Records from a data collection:
■ ■ ■

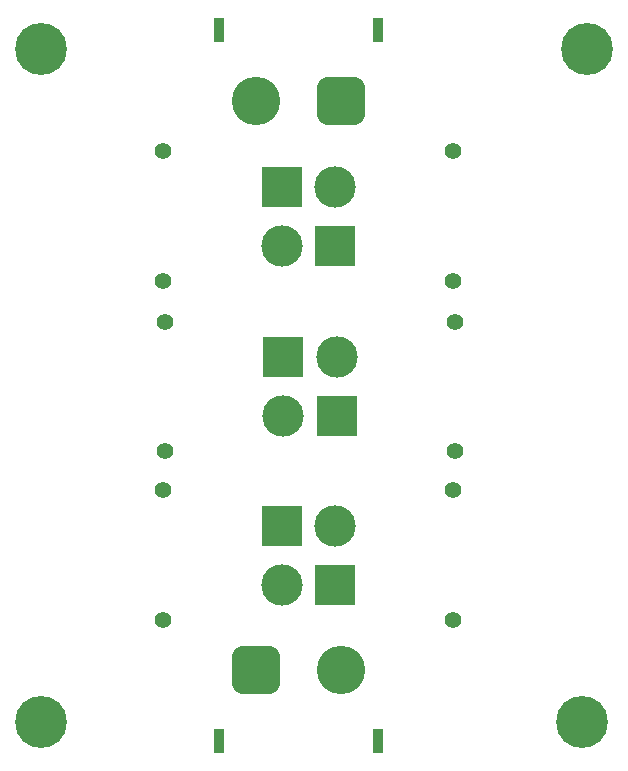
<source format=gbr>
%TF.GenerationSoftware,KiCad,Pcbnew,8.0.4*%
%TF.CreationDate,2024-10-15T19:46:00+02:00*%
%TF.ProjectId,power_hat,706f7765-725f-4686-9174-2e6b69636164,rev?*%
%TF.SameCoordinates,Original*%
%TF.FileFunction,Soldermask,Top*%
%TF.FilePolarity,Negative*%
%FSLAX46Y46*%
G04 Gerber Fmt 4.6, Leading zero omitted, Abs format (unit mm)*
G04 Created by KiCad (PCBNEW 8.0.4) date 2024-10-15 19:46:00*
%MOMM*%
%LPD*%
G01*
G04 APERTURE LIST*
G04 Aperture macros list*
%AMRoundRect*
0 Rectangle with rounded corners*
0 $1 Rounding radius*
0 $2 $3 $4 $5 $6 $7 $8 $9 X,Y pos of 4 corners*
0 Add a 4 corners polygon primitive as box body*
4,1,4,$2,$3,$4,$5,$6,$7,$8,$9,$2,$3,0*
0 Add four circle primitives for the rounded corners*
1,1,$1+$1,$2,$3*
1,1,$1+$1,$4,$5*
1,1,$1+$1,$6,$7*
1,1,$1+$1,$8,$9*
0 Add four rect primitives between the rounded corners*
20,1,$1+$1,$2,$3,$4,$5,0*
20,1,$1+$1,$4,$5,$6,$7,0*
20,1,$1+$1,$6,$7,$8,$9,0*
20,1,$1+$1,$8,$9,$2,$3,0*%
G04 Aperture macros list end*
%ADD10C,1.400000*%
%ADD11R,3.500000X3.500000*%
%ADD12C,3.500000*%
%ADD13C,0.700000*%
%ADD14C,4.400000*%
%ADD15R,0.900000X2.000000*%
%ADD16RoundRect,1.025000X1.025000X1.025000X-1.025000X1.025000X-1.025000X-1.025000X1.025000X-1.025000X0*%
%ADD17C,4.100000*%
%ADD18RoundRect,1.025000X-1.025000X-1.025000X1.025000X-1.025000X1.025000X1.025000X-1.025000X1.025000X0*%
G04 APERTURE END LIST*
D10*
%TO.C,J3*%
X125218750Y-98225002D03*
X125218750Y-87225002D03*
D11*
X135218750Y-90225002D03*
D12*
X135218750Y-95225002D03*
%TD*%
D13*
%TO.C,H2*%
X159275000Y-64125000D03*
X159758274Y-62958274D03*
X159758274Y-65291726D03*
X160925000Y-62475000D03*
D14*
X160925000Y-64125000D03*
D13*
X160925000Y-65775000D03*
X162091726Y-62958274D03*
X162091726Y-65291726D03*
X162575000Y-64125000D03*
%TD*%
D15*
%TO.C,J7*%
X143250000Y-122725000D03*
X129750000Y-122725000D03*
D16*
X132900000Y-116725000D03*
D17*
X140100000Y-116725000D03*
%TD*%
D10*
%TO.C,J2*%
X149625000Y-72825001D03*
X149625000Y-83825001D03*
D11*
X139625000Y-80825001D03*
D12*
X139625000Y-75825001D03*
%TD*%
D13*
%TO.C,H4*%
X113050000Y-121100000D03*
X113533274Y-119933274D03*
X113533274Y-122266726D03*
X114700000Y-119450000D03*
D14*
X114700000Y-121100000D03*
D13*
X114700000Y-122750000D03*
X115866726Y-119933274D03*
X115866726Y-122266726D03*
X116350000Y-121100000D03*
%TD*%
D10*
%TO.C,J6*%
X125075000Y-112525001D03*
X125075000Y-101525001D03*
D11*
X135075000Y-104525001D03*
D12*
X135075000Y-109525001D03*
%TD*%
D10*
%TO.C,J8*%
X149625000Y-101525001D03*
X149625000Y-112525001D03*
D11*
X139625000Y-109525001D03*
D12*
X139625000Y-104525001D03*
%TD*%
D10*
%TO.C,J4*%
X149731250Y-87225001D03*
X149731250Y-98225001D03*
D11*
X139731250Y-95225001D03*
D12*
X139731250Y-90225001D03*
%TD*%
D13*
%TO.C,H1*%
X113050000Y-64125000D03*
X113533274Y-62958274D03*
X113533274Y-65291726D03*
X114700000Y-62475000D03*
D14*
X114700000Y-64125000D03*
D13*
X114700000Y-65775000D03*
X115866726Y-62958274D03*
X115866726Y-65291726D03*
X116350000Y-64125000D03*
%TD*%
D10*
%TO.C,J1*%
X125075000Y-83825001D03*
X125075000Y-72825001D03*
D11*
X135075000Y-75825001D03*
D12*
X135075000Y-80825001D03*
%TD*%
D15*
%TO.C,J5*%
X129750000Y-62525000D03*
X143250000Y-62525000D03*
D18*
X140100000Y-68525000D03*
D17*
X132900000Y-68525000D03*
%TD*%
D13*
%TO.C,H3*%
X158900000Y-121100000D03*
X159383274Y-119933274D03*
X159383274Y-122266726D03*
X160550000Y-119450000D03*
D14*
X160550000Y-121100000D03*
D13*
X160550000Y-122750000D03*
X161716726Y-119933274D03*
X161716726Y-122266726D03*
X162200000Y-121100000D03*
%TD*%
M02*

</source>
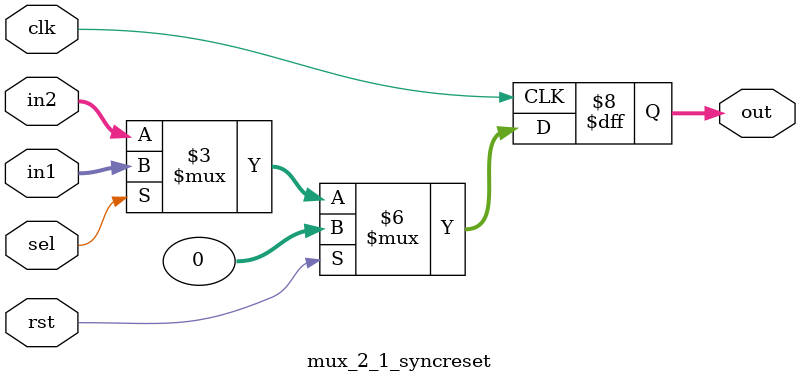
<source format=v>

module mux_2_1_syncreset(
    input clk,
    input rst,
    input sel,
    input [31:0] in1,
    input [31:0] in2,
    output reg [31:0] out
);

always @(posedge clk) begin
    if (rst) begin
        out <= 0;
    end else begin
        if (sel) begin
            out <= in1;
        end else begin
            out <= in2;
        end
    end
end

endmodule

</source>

■ ■ ■

Count, and answer with the number only: how many lines of the data include the string "rounded"?

3